Optimizing the Accuracy and Precision of the Minimal Detectable Change Statistic: Secondary Analysis of Test-Retest Data from the NIH Toolbox Study

Jeremy Graber; Brian J Loyd; Thomas J Hoogeboom; Caitlin J Miller; Andrew J Kittelson

doi:10.1093/ptj/pzae170

Optimizing the Accuracy and Precision of the Minimal Detectable Change Statistic: Secondary Analysis of Test-Retest Data from the NIH Toolbox Study

Phys Ther. 2024 Nov 22:pzae170. doi: 10.1093/ptj/pzae170. Online ahead of print.

Authors

Jeremy Graber^{1

2}, Brian J Loyd^{3

4}, Thomas J Hoogeboom⁵, Caitlin J Miller³, Andrew J Kittelson^{3

4}

Affiliations

¹ VA Eastern Colorado Geriatric Research, Education, and Clinical Center (GRECC), VA Eastern Colorado Health Care System, Aurora, Colorado, USA.
² Physical Therapy Program, Department of Physical Medicine and Rehabilitation, University of Colorado, Aurora, Colorado, USA.
³ School of Physical Therapy and Rehabilitation Science, University of Montana, Missoula, Montana, USA.
⁴ School of Integrative Physiology and Athletic Training, University of Montana, Missoula, Montana, USA.
⁵ IQ healthcare, Radboud University Medical Center, Nijmegen, the Netherlands.

PMID: 39574399
DOI: 10.1093/ptj/pzae170

Abstract

Objective: The minimal detectable change (MDC) statistic is often used by clinicians to monitor change in patients. However, the way in which the MDC is traditionally calculated might be suboptimal in terms of accuracy and precision, potentially resulting in erroneous clinical decisions. This study compared the performance of the MDC statistic as traditionally calculated to that of 2 regression-based alternatives.

Methods: This analysis used test-retest data from adults who participated in usual walking speed (n = 169) or grip strength (n = 178) assessments as part of the NIH Toolbox Study. Three approaches for MDC calculation were compared: the traditional approach (MDCTrad), simple linear regression (MDCSLR), and generalized additive models for location, scale, and shape (MDCGAMLSS). These approaches were compared in terms of accuracy and precision across all levels of measurement and separately for initial test values above and below the median.

Results: Each of the 3 approaches accurately modeled detectable change thresholds when performance was averaged across all test values. However, MDCTrad demonstrated inaccuracies when performance was considered separately for initial test values below or above the median. For walking speed, average precision improved by 12% with MDCSLR and 16% with MDCGAMLSS, compared to MDCTrad. For grip strength, average precision improved by 3% with MDCSLR and 21% with MDCGAMLSS, compared to MDCTrad.

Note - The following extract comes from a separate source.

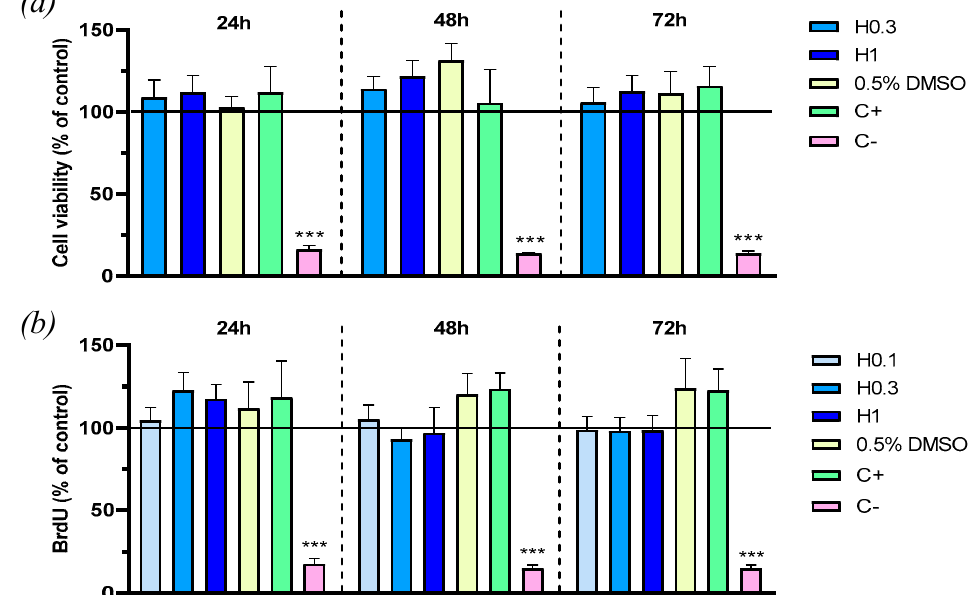
Figure 1. Hidrosmin-related effects on viability and cytotoxicity of HK2 cells: ( a ) MTT cell viability at 24, 48, and 72 h of incubation in medium with 0.5% FBS containing hidrosmin (H, 0.3 and 1 mM), vehicle of 1mM hidrosmin (0.5% DMSO), 20% FBS (positive control, C+), and 10% DMSO (negative control, C − ); ( b ) BrdU cell proliferation assay at 24, 48, and 72 h incubation in medium with 10% FBS containing hidrosmin (H, 0.1, 0.3 and 1 mM), vehicle (0.5% DMSO), 20% FBS (C+) and 10% DMSO (C − ). Bars represent the mean ± SEM of 6 experiments. *** p < 0.001 vs. basal (black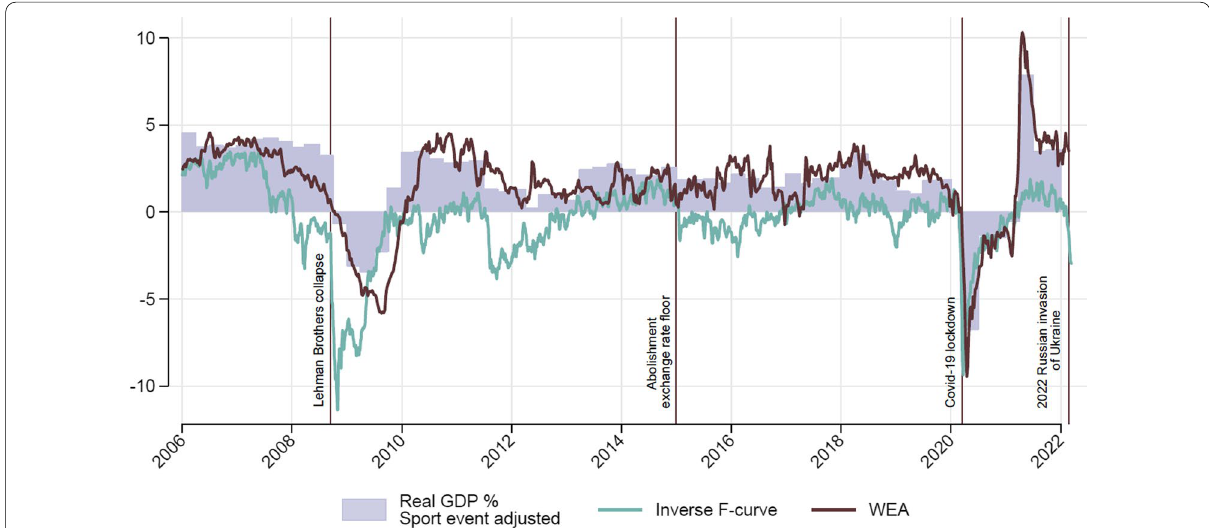
Fig. 1 Measurement and alternative indicators of Swiss GDP, data sources mentioned in the main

Conclusion: MDCSLR and MDCGAMLSS appeared to more accurately and precisely model detectable change thresholds, compared to MDCTRAD. In general, MDCGAMLSS demonstrated the best overall performance in this within-sample analysis.

Impact: Improved precision and accuracy in detectable change thresholds for walking speed or grip strength might facilitate clinicians' ability to promptly detect a decline in function and intervene and to confidently detect improvements in function over time.

Keywords: grip strength; inference; measurement: applied; minimal detectable change; walking speed.

Plain language summary

This study compared the performance of the MDC statistic as traditionally calculated to 2 regression-based alternatives.